• **Request**:
Reproduce the data word for word, from its first line through the line containing "flavours and features the hardware of the", including both of those lines.

• **Available records**:
———
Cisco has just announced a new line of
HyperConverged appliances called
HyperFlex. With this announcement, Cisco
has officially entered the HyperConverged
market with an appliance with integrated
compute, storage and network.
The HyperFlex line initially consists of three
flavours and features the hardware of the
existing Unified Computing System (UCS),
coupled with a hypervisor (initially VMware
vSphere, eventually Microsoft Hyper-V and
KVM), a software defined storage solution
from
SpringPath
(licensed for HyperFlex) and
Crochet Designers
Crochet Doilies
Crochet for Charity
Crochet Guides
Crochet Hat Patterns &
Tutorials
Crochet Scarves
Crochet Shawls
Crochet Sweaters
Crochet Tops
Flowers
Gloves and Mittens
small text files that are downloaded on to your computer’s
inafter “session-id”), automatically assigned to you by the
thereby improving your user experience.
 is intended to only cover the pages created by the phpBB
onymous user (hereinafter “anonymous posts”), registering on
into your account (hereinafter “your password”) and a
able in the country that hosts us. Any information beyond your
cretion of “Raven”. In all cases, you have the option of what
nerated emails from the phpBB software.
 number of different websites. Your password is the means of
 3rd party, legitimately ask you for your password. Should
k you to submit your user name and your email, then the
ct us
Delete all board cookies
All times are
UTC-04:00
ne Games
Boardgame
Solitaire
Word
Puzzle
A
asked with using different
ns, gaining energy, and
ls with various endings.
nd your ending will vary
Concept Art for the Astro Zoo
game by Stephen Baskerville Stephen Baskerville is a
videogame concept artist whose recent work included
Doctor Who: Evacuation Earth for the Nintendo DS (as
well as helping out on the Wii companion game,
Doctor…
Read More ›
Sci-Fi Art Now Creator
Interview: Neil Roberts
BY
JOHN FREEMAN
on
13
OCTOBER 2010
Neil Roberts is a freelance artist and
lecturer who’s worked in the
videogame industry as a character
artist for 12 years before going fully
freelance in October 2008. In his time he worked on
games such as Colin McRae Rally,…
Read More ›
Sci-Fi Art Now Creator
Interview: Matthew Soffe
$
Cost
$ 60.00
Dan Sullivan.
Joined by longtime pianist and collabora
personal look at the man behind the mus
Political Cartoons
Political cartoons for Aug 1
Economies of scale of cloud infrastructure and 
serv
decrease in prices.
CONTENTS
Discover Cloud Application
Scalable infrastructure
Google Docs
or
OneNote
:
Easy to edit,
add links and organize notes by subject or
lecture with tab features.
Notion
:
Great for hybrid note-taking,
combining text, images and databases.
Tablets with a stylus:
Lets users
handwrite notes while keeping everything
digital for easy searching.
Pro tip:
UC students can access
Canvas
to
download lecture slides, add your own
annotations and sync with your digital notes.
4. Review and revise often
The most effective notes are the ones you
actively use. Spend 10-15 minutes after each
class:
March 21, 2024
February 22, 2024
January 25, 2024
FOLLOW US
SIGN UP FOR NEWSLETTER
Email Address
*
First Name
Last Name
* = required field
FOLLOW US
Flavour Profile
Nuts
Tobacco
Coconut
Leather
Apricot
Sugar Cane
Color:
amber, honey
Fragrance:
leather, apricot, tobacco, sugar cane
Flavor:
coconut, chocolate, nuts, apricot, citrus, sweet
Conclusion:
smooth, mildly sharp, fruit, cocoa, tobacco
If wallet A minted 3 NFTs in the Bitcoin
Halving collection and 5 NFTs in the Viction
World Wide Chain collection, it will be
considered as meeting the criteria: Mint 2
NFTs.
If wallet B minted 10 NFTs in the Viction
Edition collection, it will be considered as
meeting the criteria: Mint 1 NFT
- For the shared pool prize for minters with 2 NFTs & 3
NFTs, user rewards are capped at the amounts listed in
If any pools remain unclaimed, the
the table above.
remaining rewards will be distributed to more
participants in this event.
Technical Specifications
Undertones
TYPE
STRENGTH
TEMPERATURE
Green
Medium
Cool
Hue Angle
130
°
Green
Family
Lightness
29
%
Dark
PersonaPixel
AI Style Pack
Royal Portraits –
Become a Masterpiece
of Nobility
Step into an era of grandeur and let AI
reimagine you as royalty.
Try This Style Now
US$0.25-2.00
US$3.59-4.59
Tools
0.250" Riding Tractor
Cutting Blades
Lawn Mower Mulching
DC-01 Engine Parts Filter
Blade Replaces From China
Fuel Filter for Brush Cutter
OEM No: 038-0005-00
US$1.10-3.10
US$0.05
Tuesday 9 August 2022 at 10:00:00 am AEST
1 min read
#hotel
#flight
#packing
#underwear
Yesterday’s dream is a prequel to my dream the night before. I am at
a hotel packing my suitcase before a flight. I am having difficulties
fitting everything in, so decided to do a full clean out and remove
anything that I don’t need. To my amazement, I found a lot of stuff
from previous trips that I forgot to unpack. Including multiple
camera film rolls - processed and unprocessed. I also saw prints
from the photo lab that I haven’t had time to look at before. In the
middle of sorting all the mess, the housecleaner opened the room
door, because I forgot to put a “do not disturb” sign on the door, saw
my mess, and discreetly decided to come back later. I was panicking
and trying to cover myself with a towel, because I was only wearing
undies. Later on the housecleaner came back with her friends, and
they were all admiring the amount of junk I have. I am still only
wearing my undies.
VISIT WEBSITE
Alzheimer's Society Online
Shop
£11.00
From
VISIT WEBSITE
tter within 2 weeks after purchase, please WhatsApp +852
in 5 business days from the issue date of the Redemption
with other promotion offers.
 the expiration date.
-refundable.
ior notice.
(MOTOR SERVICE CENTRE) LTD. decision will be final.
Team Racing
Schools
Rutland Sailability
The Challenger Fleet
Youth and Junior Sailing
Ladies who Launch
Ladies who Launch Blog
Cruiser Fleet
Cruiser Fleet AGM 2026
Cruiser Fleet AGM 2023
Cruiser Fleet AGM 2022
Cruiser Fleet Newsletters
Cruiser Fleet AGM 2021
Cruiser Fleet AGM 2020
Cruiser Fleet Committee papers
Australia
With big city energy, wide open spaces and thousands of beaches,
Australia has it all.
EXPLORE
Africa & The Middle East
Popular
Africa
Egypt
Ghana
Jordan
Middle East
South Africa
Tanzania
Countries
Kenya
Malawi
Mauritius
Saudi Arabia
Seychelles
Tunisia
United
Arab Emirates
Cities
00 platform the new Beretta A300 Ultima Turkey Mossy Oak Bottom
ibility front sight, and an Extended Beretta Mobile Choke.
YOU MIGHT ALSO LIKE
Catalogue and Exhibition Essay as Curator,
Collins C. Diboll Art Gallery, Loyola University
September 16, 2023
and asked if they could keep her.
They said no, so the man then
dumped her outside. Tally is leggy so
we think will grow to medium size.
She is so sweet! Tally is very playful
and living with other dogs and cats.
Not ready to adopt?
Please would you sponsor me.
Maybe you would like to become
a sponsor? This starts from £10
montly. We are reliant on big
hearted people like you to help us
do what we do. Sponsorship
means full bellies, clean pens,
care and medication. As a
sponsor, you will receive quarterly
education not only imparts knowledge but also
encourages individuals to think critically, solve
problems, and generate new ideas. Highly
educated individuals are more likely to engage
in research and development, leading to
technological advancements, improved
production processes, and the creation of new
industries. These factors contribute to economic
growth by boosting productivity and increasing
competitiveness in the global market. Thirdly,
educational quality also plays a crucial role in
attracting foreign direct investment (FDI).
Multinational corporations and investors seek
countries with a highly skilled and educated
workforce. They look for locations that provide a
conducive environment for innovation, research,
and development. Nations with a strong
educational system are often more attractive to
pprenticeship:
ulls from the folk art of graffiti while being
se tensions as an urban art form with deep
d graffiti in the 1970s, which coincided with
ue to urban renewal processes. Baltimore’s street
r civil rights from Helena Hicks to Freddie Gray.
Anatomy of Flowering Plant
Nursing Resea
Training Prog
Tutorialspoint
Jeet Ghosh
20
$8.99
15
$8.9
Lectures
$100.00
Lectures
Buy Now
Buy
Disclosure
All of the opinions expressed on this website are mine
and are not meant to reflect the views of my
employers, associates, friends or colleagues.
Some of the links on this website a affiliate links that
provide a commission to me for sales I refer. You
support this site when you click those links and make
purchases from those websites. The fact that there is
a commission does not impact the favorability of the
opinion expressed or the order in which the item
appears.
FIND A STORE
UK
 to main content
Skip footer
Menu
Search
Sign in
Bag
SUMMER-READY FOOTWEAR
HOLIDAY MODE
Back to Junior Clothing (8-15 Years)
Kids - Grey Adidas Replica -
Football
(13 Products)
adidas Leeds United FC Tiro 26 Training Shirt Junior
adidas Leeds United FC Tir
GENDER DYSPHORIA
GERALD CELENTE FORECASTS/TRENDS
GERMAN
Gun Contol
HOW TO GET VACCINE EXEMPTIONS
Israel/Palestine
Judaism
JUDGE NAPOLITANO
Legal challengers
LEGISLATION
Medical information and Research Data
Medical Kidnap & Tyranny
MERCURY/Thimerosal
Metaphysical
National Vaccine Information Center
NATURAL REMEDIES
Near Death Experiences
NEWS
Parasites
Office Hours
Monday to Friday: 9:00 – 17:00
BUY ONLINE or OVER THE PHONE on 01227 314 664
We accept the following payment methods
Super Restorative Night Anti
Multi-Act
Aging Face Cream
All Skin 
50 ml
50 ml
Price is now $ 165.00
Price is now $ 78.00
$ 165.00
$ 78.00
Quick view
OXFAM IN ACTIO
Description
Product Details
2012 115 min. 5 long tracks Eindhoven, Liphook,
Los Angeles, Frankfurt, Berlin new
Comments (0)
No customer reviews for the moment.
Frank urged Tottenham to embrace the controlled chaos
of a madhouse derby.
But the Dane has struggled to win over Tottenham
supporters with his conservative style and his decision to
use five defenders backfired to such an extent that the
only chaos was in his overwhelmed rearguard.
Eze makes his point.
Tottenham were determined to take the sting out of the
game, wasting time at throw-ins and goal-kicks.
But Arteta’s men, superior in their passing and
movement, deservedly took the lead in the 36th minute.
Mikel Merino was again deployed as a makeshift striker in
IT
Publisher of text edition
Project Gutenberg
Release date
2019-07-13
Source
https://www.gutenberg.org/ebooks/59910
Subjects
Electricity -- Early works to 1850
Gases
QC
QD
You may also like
———
• **Written response**:
Cisco has just announced a new line of
HyperConverged appliances called
HyperFlex. With this announcement, Cisco
has officially entered the HyperConverged
market with an appliance with integrated
compute, storage and network.
The HyperFlex line initially consists of three
flavours and features the hardware of the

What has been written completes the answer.